* Passage:
▶
You don’t have to take a course on social media strategy to know some of the basics: consistency, variety, leveraging hashtags/meta strategies (e.g. using unique channels on Warpcast, hashtags on Twitter), and participating in what other people are doing is all key to growing a following. Artists who want to helicopter in and drop art and then leave will get discouraged - or worse - they will become tedious to the rest of us who don’t want to subscribe to advertisements with no substance. More advanced users will do the work of strategizing replies, follows, posting across channels. For some people like myself I tend to straddle the general and specific engagement strategies: aggressive growth strategies (I think) can cause burnout just as fast as the toe-dippers who lose patience. If you’re brand new, however, it couldn’t hurt to have a real plan: one of the real benefits of seniority is being able to afford being inefficient. Mainly: be interesting, don’t be always selling things, and also don’t avoid selling things, or the attention becomes a loop with no purpose. Make friends because you like people, not because you want to use their popularity.
◀
* Data extract:
▶
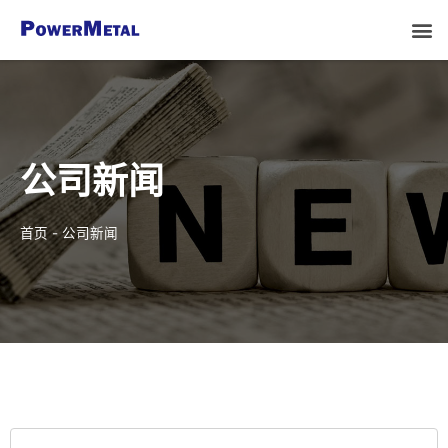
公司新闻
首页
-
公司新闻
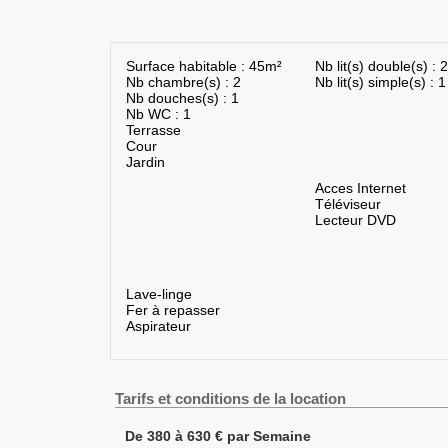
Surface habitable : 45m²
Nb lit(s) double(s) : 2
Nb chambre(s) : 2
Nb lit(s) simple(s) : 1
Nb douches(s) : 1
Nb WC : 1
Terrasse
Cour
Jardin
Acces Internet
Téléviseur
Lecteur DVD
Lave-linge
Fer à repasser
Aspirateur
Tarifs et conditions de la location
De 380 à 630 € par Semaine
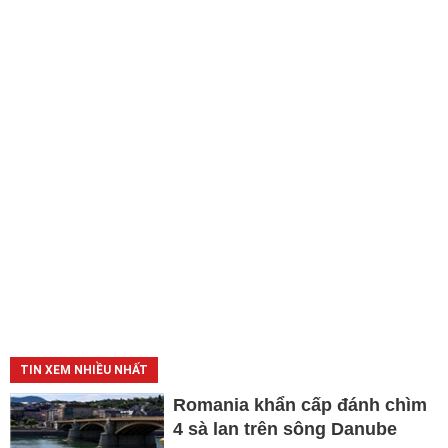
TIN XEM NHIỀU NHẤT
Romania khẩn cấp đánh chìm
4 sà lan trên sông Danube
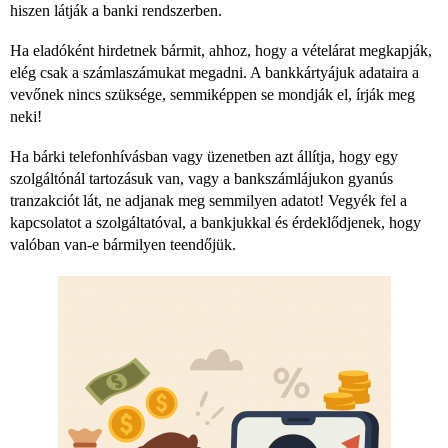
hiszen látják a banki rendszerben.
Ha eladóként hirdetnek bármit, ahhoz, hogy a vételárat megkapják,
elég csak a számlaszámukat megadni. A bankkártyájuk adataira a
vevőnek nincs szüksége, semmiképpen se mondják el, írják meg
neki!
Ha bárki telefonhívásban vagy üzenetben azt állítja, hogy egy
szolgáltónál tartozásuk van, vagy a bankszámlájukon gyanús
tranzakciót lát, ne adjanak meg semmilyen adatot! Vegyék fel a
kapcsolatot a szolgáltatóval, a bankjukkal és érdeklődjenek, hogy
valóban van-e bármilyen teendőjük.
◀
▶
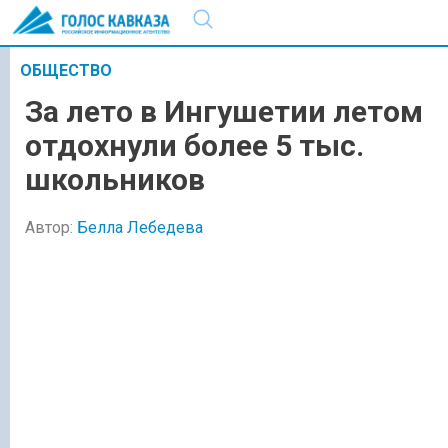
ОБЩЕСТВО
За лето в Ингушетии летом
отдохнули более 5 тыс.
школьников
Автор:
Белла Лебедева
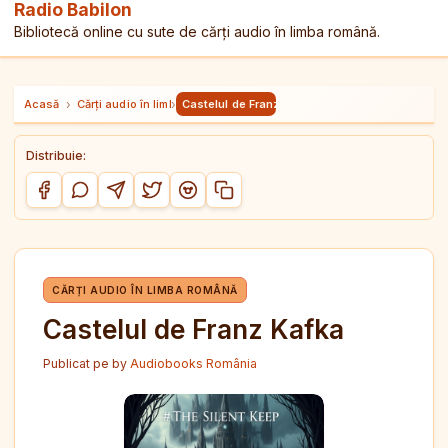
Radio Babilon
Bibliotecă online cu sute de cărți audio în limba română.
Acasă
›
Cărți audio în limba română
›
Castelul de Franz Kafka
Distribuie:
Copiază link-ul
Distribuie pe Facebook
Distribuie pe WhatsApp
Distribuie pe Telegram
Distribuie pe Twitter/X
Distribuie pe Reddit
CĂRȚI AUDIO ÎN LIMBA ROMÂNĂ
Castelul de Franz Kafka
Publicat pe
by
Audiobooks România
◀
Continue the passage on building a social media following as an artist, starting after its last sentence. The entries come from a separate source and have no connection to the passage on building a social media following.

With that advice and collection of observations out of the way - I wanted to highlight three artists I’ve seen in the space who have made a second-leg leap into being full-blown participants in interesting and engaging ways. Generally, you can tell how much an artist has really adopted the ethos of tokenized art by how many places and established forms their art has ventured into. They have a style, but have they moved beyond their favorite chain? They have a method, but have they also tried a generative version of their art? Sure they have an account, but do you actually find yourself reading their posts just to see what they are up to and not necessarily to buy something?
Michael Micasso (see mek.gallery) is incredibly interesting. A Peranakan Chinese artist living as a religious minority in Indonesia and a former member of the KMSR art collective, his style has a very unique perspective on western tradition woven into it. A remarkable clarity of thought and purpose comes from a professional artist who has had to pragmatically think through how he goes about making art, and art as a product and not just a flourish of the imagination. In a sense, all the things I talked about in the introduction to these artists are things MEK must have realized in the process of becoming a participant here: not allowing the natural distaste we all have for social media dictating our actions with algorithms to keep us from succeeding, forming regular practices, letting passion push us to create rather than distract. It means not letting it bother you what a square you have to be to consistently make art and follow-through to the point of having a delivered project.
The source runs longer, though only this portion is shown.